Tradire deriva dal latino “tràdere” che vuol dire “consegnare” o anche, “portare a sé”.
Etimologicamente i significati ci riportano ad un’accezione del termine alquanto positiva, allora perché tradizionalmente il tradimento è considerato così negativo, talvolta devastante per l’individuo che lo subisce in particolar modo?
Partendo dal principio possiamo affermare che il primo vero tradimento è quello della madre nei confronti del figlio che lo “consegna” appunto alla vita. E successivamente vi è il “tradimento” del figlio nei confronti della madre, nel momento in cui si stacca da lei per evolversi e individuarsi.
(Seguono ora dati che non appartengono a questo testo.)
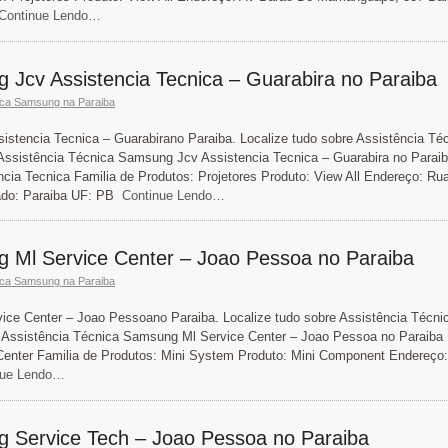
ontinue Lendo…
 Jcv Assistencia Tecnica – Guarabira no Paraiba
ica Samsung na Paraiba
stencia Tecnica – Guarabirano Paraiba. Localize tudo sobre Assistência Té
ssistência Técnica Samsung Jcv Assistencia Tecnica – Guarabira no Parai
ia Tecnica Familia de Produtos: Projetores Produto: View All Endereço: Rua
ado: Paraiba UF: PB
Continue Lendo…
g Ml Service Center – Joao Pessoa no Paraiba
ica Samsung na Paraiba
ce Center – Joao Pessoano Paraiba. Localize tudo sobre Assistência Técni
 Assistência Técnica Samsung Ml Service Center – Joao Pessoa no Paraiba
enter Familia de Produtos: Mini System Produto: Mini Component Endereço:
ue Lendo…
g Service Tech – Joao Pessoa no Paraiba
Tradimento necessario, che dev’essere “perdonato”, giacché non è possibile individuarsi se non attraverso la separazione e distinzione, sia dalla madre reale, sia da quella idealizzata.
Meno simbolicamente possiamo dire che, all’interno di un rapporto di coppia, si crea una dipendenza reciproca, talvolta funzionale, altre volte simbiotica e, dunque, disfunzionale. Quando il rapporto è simbiotico, quindi non consente una giusta distanza tra gli individui, vige un inconsapevole “ricatto morale” in base al quale se si fanno cose per se stessi, senza contemplare il partner, si è egoisti.
Il tradimento è, di fatto, un atto finalizzato alla propria soddisfazione personale, e gode, dunque, del principio dell’egoismo.
Colui che tradisce costringe chi è stato tradito a fare i conti con se stesso, a buttar giù pregiudizi, convinzioni radicate, etiche e morali, a spogliarsi del proprio amore per se stesso, a compiere un salto oltre la ferita narcisistica inflittagli.
Paradossalmente, dunque, il tradimento e l’accettazione di quest’ultimo è sinonimo di crescita personale oltre che di coppia, ma solo nel momento in cui diventa uno stimolo per affrontare tematiche irrisolte e consente di mettersi in discussione come individui e come coppia.
Come per ogni cosa però vige il principio dell’ “Est modus in rebus” (C’è una misura in tutte le cose”)
Se il tradimento è occasionale o episodico può essere un momento di grande crescita, maturazione ed evoluzione; se reiterato rappresenta l’esatto contrario, ovvero una spinta infantile alla soddisfazione egoistica indiscriminata dei propri istinti e bisogni, senza il filtro del controllo e della rinuncia.
Uno scienziato giapponese, Katoshi Kanazawa, psicologo dell’evoluzione, ha elaborato una teoria secondo la quale i traditori compulsivi sarebbero più stupidi della media e più inaffidabili nell’ambito lavorativo perché troppo distratti dai loro «love affair».
A volte il tradimento è agito solo per desiderio di vendetta nei confronti del partner per offese subite o per mancanza di attenzioni che generano profonde frustrazioni che si sfogano cercando una soddisfazione narcisistica in qualcun altro, esterno alla coppia; altre volte ancora il tradimento è sintomo del fatto che è finito l’amore, che si è perso interesse sessuale nei confronti del partner (un vecchio detto recitava: “L’amore inizia e finisce a letto!”) ma si ha difficoltà ad ammetterlo a se stessi innanzitutto, per paura di perdere la persona dalla quale si dipende affettivamente e non solo.
In ogni caso, non tradire presuppone una grande responsabilità: una difficile ma necessaria scelta etica e morale nei confronti innanzitutto di se stessi prima ancora del partner.
Non tutte le coppie hanno la fortuna di arrivare a questa consapevolezza in maniera indolore, ma le coppie che affrontano e riescono a superare un tradimento agito o subito, magari con l’aiuto di un esperto, sono sicuramente coppie che ne escono rinforzate e spesso rinvigorite riscoprendo con sorpresa il piacere e la voglia di stare insieme più di prima.